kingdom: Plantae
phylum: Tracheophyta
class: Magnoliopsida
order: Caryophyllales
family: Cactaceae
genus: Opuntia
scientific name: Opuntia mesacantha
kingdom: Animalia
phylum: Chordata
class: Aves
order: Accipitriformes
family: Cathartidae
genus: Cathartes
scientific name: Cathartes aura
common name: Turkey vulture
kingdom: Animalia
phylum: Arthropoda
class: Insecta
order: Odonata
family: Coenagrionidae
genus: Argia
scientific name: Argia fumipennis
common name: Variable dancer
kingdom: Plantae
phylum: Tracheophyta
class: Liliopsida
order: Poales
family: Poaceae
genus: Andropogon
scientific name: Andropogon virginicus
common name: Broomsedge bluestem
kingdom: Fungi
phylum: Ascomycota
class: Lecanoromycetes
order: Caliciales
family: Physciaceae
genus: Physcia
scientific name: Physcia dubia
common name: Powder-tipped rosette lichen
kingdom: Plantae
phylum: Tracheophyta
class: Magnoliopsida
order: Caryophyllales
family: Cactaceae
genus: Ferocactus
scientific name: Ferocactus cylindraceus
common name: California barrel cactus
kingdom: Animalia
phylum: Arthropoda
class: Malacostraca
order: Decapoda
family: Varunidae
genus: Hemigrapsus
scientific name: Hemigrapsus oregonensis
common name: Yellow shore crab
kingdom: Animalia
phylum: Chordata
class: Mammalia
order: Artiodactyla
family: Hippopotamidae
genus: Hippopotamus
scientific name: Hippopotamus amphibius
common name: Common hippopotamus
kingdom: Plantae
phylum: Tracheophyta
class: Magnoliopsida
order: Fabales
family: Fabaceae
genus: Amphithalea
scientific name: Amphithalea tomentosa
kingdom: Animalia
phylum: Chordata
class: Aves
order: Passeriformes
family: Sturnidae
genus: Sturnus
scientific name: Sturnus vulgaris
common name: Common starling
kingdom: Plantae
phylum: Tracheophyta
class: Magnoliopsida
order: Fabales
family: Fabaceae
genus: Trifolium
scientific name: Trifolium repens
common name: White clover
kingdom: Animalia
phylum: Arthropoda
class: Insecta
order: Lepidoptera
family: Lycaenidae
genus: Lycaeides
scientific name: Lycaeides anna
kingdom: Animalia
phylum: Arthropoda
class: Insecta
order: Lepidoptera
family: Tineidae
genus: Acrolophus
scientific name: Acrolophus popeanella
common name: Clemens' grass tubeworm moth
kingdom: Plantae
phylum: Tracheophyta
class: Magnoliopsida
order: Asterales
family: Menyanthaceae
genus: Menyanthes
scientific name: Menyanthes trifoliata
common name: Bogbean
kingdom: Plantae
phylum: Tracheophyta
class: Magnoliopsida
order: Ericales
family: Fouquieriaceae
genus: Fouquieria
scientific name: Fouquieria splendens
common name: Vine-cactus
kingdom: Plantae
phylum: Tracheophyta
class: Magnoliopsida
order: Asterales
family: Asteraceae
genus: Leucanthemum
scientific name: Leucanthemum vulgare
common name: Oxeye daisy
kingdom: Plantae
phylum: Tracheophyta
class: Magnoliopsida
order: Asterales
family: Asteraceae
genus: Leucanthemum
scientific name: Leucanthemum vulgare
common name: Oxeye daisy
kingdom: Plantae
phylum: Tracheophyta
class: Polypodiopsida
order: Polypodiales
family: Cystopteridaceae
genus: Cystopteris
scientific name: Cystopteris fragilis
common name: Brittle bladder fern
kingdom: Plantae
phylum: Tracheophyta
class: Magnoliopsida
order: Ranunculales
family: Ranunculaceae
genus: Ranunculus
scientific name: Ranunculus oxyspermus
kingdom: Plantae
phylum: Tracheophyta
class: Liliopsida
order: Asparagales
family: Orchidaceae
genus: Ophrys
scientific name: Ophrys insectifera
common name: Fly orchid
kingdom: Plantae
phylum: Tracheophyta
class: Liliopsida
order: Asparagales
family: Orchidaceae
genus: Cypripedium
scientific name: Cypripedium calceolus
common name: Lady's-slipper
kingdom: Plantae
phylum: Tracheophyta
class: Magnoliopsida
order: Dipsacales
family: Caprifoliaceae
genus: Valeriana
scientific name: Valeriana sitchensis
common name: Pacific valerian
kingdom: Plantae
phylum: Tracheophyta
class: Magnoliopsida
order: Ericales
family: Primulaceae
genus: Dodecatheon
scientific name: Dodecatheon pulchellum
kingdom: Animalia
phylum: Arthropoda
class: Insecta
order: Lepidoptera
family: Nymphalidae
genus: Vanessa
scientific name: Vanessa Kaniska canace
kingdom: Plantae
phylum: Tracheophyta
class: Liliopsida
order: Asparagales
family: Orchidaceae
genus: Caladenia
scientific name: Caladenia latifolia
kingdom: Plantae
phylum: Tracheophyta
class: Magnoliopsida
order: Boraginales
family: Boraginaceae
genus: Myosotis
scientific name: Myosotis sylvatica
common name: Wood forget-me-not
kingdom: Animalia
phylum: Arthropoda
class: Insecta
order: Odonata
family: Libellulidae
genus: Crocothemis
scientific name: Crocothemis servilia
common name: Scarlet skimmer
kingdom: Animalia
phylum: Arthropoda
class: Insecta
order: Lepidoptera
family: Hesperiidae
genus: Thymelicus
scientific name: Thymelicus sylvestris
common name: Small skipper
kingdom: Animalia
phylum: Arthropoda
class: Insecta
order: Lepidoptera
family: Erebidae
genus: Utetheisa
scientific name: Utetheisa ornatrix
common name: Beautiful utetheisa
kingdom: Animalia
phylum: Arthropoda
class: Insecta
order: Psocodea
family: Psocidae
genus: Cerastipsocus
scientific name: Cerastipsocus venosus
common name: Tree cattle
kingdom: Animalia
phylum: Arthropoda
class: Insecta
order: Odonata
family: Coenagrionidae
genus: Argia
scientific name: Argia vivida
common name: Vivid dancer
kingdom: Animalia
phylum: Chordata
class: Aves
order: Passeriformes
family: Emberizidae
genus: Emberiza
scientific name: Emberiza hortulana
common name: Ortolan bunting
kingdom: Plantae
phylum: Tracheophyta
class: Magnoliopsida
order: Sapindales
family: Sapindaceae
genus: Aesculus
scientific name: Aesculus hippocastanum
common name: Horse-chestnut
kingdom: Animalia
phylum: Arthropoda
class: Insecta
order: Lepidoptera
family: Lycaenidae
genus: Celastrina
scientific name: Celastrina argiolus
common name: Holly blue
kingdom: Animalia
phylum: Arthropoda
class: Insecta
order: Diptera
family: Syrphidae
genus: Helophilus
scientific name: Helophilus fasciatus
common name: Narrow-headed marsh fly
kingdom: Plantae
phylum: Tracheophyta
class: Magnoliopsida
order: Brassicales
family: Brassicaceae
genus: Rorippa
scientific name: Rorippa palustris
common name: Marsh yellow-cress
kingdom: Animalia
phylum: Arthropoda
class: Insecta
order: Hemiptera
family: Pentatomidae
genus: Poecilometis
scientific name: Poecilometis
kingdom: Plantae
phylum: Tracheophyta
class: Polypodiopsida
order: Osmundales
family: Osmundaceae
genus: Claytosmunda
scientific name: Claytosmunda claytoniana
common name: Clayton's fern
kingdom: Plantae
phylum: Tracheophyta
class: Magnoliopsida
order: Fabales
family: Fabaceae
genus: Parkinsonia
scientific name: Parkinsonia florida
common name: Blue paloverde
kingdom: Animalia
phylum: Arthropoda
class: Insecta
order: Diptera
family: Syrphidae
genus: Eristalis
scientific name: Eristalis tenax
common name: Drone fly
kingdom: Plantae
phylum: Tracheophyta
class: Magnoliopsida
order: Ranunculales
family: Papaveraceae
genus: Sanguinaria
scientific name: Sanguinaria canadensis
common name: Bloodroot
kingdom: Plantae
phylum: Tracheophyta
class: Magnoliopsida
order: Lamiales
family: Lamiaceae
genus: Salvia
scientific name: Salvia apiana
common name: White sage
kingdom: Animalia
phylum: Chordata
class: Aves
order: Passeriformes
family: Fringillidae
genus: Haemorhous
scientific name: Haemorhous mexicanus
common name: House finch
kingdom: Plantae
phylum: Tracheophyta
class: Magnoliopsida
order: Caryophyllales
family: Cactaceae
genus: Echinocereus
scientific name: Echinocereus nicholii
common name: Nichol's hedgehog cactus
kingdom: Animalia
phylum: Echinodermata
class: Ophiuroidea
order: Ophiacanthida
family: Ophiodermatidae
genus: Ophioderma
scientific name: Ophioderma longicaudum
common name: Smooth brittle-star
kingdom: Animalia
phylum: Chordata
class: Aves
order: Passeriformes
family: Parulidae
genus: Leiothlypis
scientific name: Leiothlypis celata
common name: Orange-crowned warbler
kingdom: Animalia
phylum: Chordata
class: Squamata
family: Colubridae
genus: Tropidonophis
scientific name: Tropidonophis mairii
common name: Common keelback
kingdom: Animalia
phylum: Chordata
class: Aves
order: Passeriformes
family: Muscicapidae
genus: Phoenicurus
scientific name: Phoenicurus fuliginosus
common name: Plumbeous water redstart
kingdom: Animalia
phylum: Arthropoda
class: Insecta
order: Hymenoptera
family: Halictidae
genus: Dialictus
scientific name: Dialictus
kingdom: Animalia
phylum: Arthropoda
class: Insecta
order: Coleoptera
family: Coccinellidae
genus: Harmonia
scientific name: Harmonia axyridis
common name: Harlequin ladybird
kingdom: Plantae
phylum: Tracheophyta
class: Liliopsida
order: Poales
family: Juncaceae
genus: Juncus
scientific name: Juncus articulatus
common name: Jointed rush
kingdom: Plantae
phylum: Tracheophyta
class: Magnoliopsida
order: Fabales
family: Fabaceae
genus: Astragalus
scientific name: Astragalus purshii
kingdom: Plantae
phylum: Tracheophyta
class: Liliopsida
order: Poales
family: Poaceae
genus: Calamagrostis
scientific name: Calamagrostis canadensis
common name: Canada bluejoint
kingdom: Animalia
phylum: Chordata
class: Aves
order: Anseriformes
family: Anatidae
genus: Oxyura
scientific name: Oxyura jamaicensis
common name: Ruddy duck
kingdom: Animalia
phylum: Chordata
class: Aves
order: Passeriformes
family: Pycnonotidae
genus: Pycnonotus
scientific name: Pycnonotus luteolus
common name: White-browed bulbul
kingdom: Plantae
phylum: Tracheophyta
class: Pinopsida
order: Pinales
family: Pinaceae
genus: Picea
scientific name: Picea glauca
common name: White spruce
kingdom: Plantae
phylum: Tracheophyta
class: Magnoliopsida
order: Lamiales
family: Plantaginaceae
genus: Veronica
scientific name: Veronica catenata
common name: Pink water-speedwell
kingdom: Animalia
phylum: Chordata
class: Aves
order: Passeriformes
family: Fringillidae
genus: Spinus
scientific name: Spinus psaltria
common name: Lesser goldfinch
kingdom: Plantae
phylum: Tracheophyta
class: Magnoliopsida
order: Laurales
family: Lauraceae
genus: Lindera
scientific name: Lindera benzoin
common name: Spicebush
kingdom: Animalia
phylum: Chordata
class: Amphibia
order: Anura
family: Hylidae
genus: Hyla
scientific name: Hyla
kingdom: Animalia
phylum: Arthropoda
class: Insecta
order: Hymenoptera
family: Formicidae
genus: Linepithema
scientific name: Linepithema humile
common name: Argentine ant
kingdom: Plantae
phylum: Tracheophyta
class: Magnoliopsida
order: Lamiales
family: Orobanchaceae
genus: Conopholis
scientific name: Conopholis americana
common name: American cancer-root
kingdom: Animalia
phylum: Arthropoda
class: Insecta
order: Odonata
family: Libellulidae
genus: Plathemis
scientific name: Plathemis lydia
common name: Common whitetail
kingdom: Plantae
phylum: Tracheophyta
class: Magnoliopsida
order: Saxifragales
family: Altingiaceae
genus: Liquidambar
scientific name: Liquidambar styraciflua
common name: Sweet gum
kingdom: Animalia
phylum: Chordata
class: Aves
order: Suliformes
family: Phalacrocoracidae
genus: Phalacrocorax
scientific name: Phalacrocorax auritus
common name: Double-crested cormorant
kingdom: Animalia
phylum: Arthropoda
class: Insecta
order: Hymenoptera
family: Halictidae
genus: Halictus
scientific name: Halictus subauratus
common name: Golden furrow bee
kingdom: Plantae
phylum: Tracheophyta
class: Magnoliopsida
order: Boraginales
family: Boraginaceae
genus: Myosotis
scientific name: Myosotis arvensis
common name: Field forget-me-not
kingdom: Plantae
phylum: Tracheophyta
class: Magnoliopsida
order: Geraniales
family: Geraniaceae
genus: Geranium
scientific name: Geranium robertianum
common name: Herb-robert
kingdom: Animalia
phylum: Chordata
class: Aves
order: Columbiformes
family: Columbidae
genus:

**YOUR GOAL**
Copy out everything in the listing from the line containing "genus: Eristalis" down to the line containing "scientific name: Sanguinaria canadensis", with both of those lines included.

**RESULT OF THIS EXERCISE**
genus: Eristalis
scientific name: Eristalis tenax
common name: Drone fly
kingdom: Plantae
phylum: Tracheophyta
class: Magnoliopsida
order: Ranunculales
family: Papaveraceae
genus: Sanguinaria
scientific name: Sanguinaria canadensis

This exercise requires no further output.